Supreme Court sides with Black Lives Matter activist sued by a police officer
On Monday, November 2 — the day before Election Day 2020 — the U.S. Supreme Court sided with Black Lives Matter activist DeRay McKesson in his battle against a lawsuit from a police officer who was injured at a protest McKesson attended in 2016.
The ruling, according to CNBC, was a 7-1 decision, with far-right Justice Clarence Thomas being the only dissenter. Justice Amy Coney Barrett, the most recent addition to the High Court, recused herself from the case.
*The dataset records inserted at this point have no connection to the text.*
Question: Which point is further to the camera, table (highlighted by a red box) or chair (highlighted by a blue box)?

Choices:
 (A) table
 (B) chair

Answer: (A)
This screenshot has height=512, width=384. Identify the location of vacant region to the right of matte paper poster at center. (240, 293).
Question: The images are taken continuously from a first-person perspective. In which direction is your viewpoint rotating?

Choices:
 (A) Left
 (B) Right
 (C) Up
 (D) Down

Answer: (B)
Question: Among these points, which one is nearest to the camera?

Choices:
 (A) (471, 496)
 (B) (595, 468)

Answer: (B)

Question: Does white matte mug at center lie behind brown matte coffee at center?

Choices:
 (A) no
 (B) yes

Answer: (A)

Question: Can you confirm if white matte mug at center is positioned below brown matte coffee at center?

CNBC's Tucker Higgins reports, "The justices, in an unsigned order, wrote that a federal appeals court should have obtained guidance from a Louisiana state court before allowing the officer's lawsuit to move forward, and sent the case back to be reconsidered….. McKesson's case stemmed from a protest of the killing of Alton Sterling, a Black man, by police officers in Baton Rouge, Louisiana, in July of 2016. The protest took place on a highway in front of the police headquarters in the city."
An officer who was unnamed in the lawsuit against McKesson was hit by a piece of rock or concrete. McKesson was not accused of throwing it, but the lawsuit alleged that he was responsible simply because he organized the protest where the officer said he was injured.
"A federal district court rejected the officer's claim, but a panel of the 5th U.S. Circuit Court of Appeals reversed that decision and allowed it to proceed on the basis that 'a violent confrontation with a police officer was a foreseeable effect of negligently directing a protest' onto the road," Higgins notes. "The Supreme Court reversed the appeals court ruling but left open the possibility that the police officer could ultimately win the case."